Now, try your hand at making data visualizations more accessible by focusing on the color palette and alternative text of this data visualization. Remember to include the chart type, type of data, and reason for including the chart in your alternative text:

penguins %>%
  group_by(species) %>%
  summarise(mean_bill = mean(bill_length_mm,
                             na.rm = TRUE)) %>%
  ggplot(mapping = aes(x = fct_reorder(
                       species, mean_bill), 
                       y = mean_bill, 
                       fill = species)
         ) +
  geom_col() + 
  coord_flip() +
  labs(title = "Average Bill Length of Three Penguin Species", 
       x = "Penguin Species", 
       y = "Average Bill Length in Millimeters", 
       fill = "Penguin Species")

🧶 ✅ ⬆️ This is another good place to pause, knit, commit changes with the commit message “Add Exercise 3”, and push. Make sure to commit and push all changed files so that your Git pane is cleared up afterwards.

As outlined by CR Ferreira in “Two Simple Steps to Create Colorblind-Friendly Data Visualizations”, published in Towards Data Science, you should practice double-coding to create accessible data visualizations. This means that in addition to choosing a colorblind-friendly color palette, you should utilize different geometrical shapes, line patterns, and fill textures in your data visualizations.

Observe the following use of accessible color palettes and patterns to make below visualization accessible:

sample_dataframe <- data.frame(
                    categories = c("a", "b", "c", "d"), 
                    values = c(2.3, 1.9, 3.2, 1))

sample_plot <- ggplot(sample_dataframe,
                      aes(categories, values)) +
  geom_col_pattern(
    aes(pattern = categories, 
        fill = categories, 
        pattern_fill = categories), 
    colour = "black", 
    pattern_density = 0.35, 
    pattern_key_scale_factor = 1.3
    ) +
  theme_bw() +
  labs(
    title = "Sample Plot Illustrating 
            Double-Coding for Accessibility",
    subtitle = "Using Color and Patterns"
    ) +
  scale_pattern_fill_viridis_d() + 
  theme(legend.position = "none") + 
  coord_fixed(ratio = 1)

sample_plot

Now, fill in the blanks in the following code chunk to improve the accessibility of the penguin species visualization in the same way.
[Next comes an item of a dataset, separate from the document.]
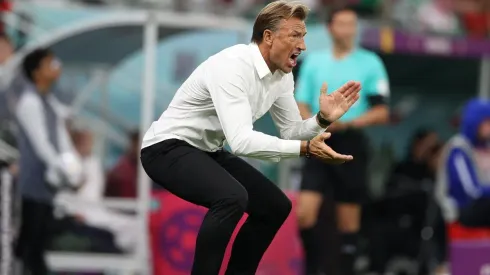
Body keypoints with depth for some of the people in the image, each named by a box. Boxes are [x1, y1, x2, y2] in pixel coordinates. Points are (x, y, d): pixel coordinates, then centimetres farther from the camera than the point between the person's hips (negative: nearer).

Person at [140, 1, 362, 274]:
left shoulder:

Once you have added your code change the chunk options eval = FALSE to eval = TRUE:

penguins %>%
  group_by(species) %>%
  summarise(mean_bill = mean(bill_length_mm,
            na.rm = TRUE)) %>%
  ggplot(mapping = aes(x = fct_reorder(
                       species,mean_bill), 
                       y = mean_bill,
                       fill = species)
         ) +
  geom_col_pattern(
    aes(pattern = _____ , 
        fill = _____, 
        pattern_fill = _____),
    colour = "black", 
    pattern_density = 0.35, 
    pattern_key_scale_factor = 1.3) +
  theme_bw() +
  labs(
    title = "Average Bill Length of
            Three Penguin Species", 
    x = "Penguin Species", 
    y = "Average Bill Length in Millimeters",
    fill = "Penguin Species"
    ) +
  scale_pattern_fill______ + 
  theme(legend.position = "none") + 
  coord_flip()

🧶 ✅ ⬆️ This is another good place to pause, knit, commit changes with the commit message “Add Exercise 4”, and push. Make sure to commit and push all changed files so that your Git pane is cleared up afterwards.

Reflection: What’s difficult about applying this criteria to more complex visualizations? What purpose do these elements provide for you as the creator of data visualizations as well as your audience?

🧶 ✅ ⬆️ Yay, you’re done! Commit all remaining changes, use the commit message “Finish Lab X! 💪“, and push. Make sure to commit and push all changed files so that your Git pane is cleared up afterwards. Before you wrap up the assignment, make sure all documents are updated on your GitHub repo.